The opportunity is providing better, economically advantageous items to regional and worldwide markets. Cocoa processing, wood processing, aluminium products, palm oil, food and agro-processing, and fish processing are examples of manufacturing sub-sectors that fit these two requirements.

Manufacturing subsectors that capture considerable proportions of manufacturing value-added, such as food and drinks, chemicals, and textiles, have significant technology, knowledge, and skills inherent in them. These assets can be used to produce additional goods within the sub-sector or even outside of it. It is also easier to go up the value chain after you have mastered relevant technologies and markets.

To have only 3 of the eligible countries in Africa signing up for the initiative is tragic especially given the global economic environment of the world presently. A crippling sovereign crisis is looming on the African horizon. Catalysts of the crisis include a strong United States dollar which has been resurgent during the year.

Debt on the on the books of most African countries is denominated in the greenback and its strength will have an adverse impact on their public finances and their ability to service their loan obligations timeously.

This problem is further compounded by rising interest rates which are certain to make the cost of debt that much more expensive for countries that already cannot afford to be overextended financially.

The debt of most African countries is in the hands of private creditors who in recent time have become as important as their multilateral counterparts. These private creditors are less likely to be concessionary in terms of discussions around restructuring of debts.

The rising commodity prices, surging inflationary pressures, and the contracting global financial situation have risked African trade and production capabilities. Moreover, the rising threat of sovereign defaults poses a severe risk to the growth of African trade. Thus, African trade prospects remain unclear, considering the challenging global economic scenario.

The Covid-19, energy and food shortages have hit with the countries having minimal or no policy space to respond. As a result, African countries have fallen into a real risk of debt distress and even possibilities for sovereign debt default.

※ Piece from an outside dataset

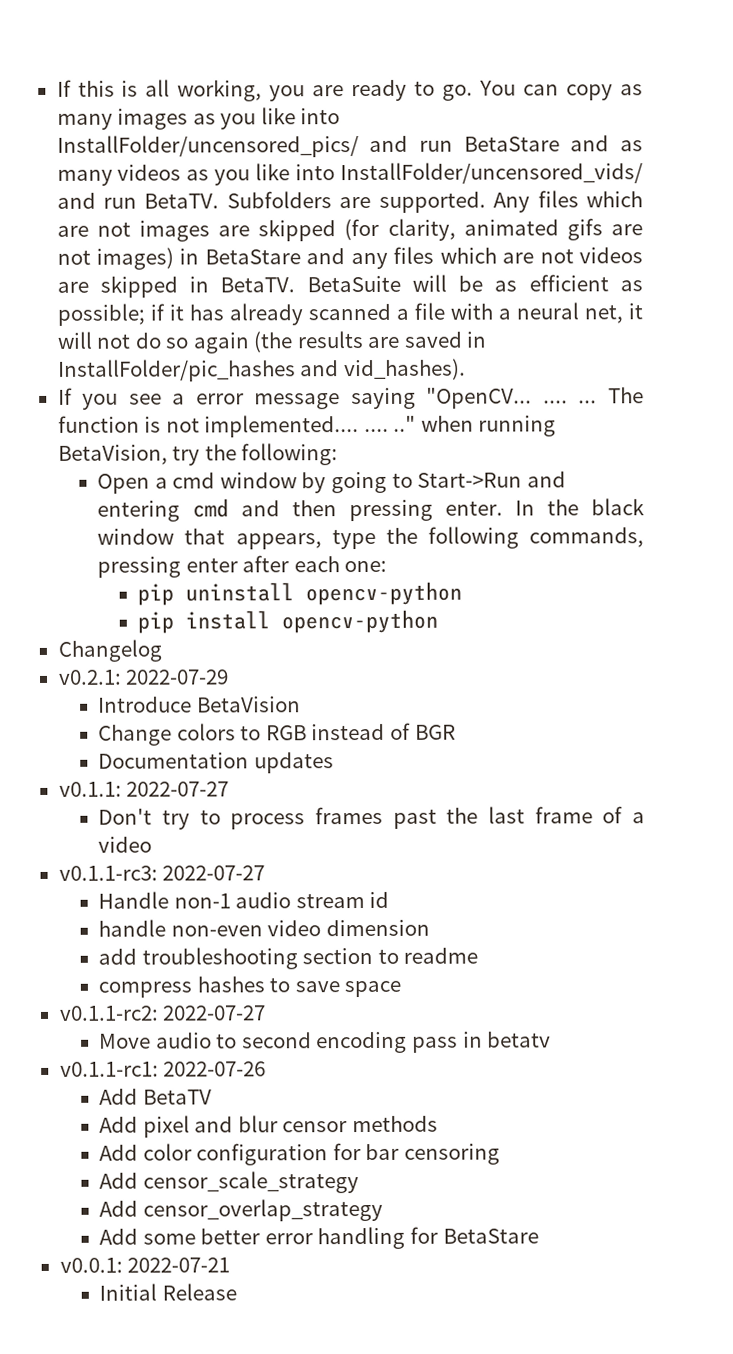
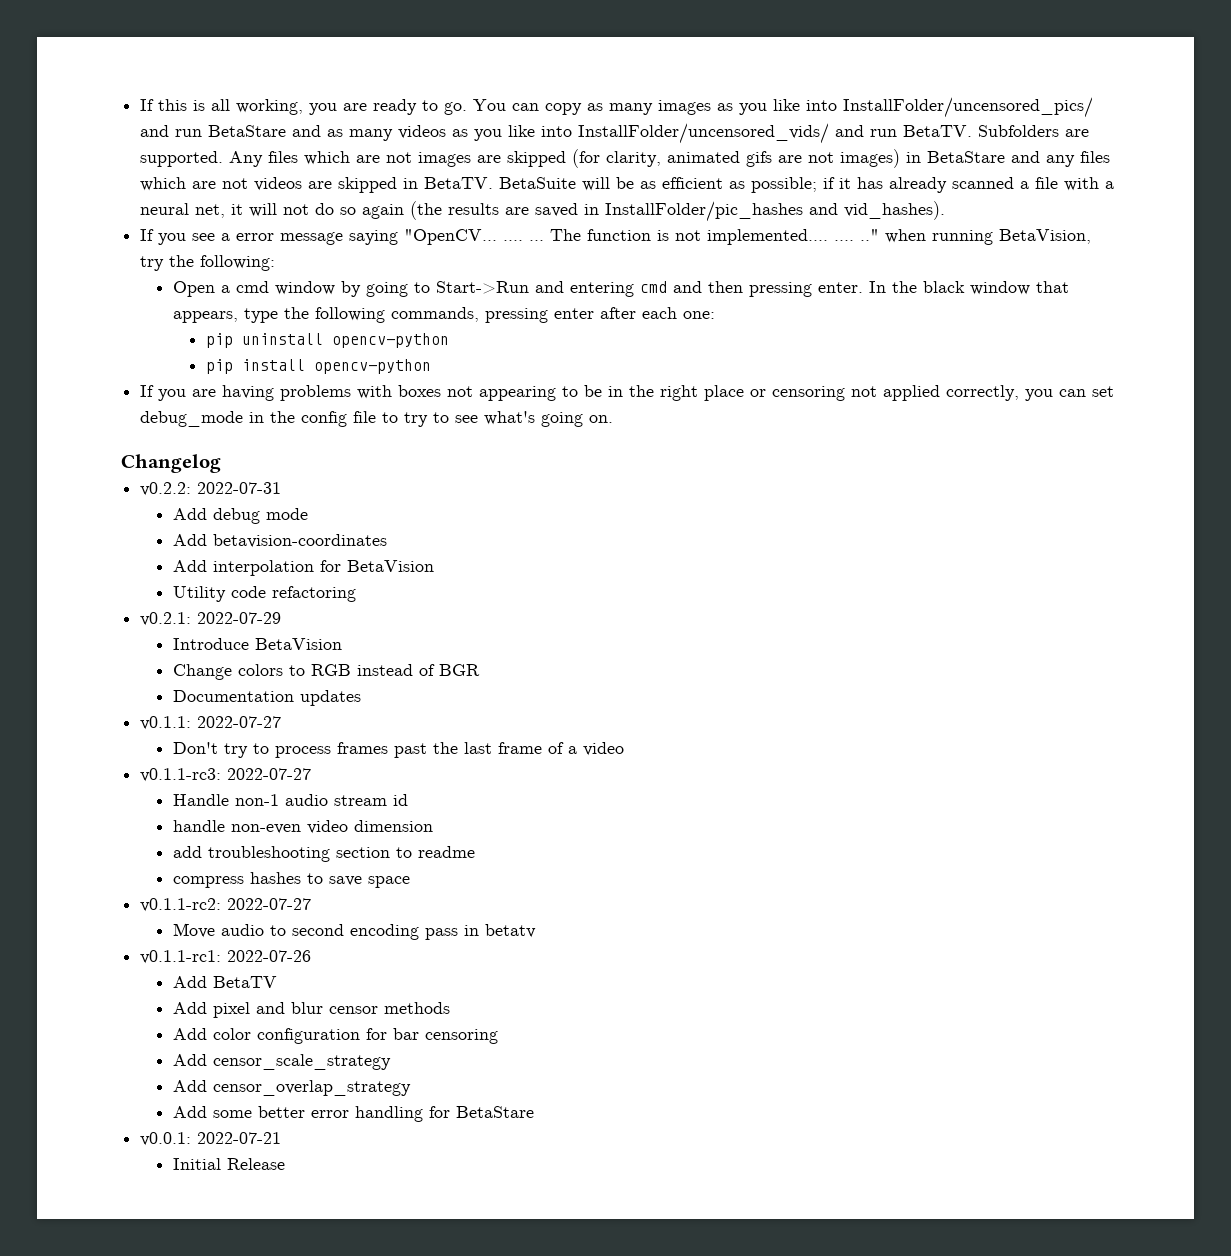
[57,639,162,662] Changelog -> [140,385,1115,401] [140,411,614,427] [121,454,221,473] [140,482,282,496] [173,508,309,524] [173,534,388,548] [173,560,435,576] [173,586,357,602] If you are having problems with boxes not appearing to be in the right place or censoring not applied correctly, you can set debug_mode in the config file to try to see what's going on. // Changelog // v0.2.2: 2022-07-31 // Add debug mode // Add betavision-coordinates // Add interpolation for BetaVision // Utility code refactoring

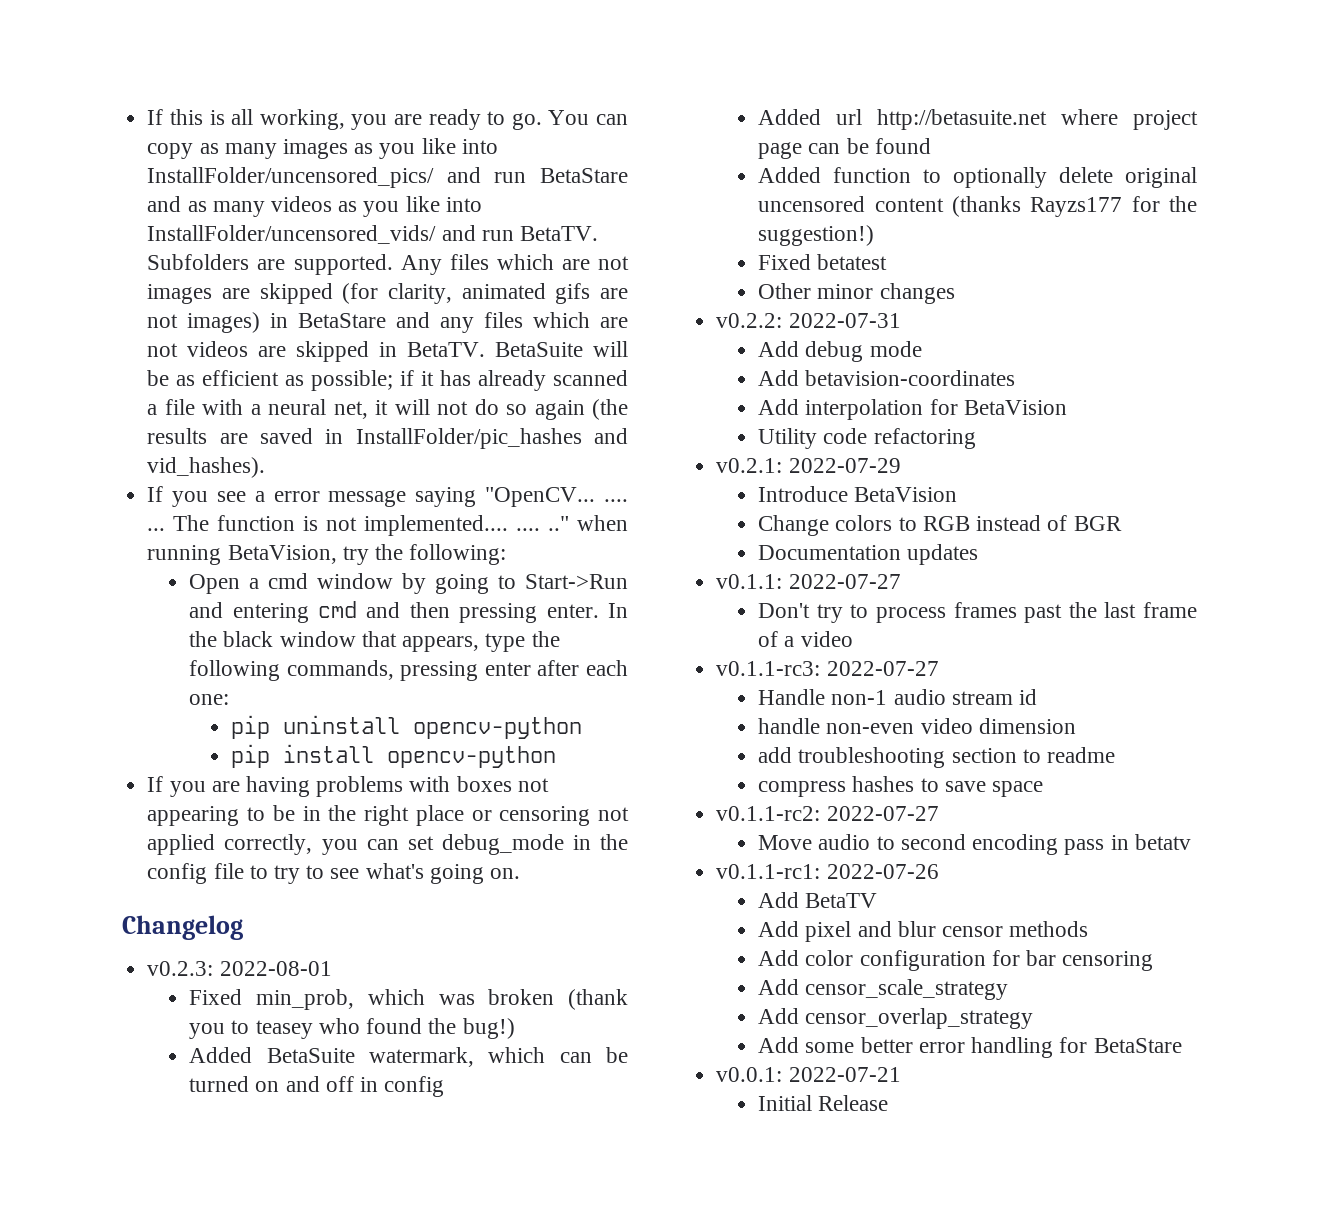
(221, 463) none -> [147,961,332,976] [189,989,628,1010] [189,1018,515,1039] [189,1047,628,1067] [189,1076,445,1097] [758,109,1198,130] [758,138,931,159] [758,167,1197,188] [758,196,1197,217] [758,225,875,246] [758,254,888,270] [758,283,955,304] // v0.2.3: 2022-08-01 // Fixed min_prob, which was broken (thank you to teasey who found the bug!) // Added BetaSuite watermark, which can be turned on and off in config // Added url http://betasuite.net where project page can be found // Added function to optionally delete original uncensored content (thanks Rayzs177 for the suggestion!) // Fixed betatest // Other minor changes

Kenya is one of the six nations chosen to participate in the AfCFTA Initiative on Guided Trade’s pilot phase after it was realised that no trading had occurred one and a half years after the start of the preferential trading system on January 1, 2021.

The ninth meeting of the AfCFTA Council of Ministers charged for trade occurred on July 25 and 26, 2022, in Accra, Ghana, and announced the Start of Trade during the Pilot Phase.

Seven nations were chosen to test out commerce in the continental free trade zone for Africa during the summit, including Ghana, Kenya, Tunisia, Cameroon, Egypt, and Mauritius.

Despite being in different economic blocs than nations like Ghana and Tunisia, Kenya will now be able to access markets in Central Africa and West Africa at preferential prices thanks to the trial phase.

The AfCFTA presents a significant opportunity for African countries to bring 30 million people out of extreme poverty and to raise the incomes of 68 million others who live on less than $5.50 per day.  The AfCFTA is the new anchor to pull multinationals to invest in Africa.

This agreement not only brings hope to African governments but also encourages current efforts on the ground, which improve jobs in Africa.  

The World Bank points out that the AfCFTA will create the largest free trade area in the world, measured by the number of countries participating. The pact connects 1.3 billion people across 55 countries with a combined gross domestic product (GDP) valued at $3.4 trillion.   

It has the potential to lift 30 million people out of extreme poverty, but achieving its full potential will depend on putting in place significant policy reforms and trade facilitation measures.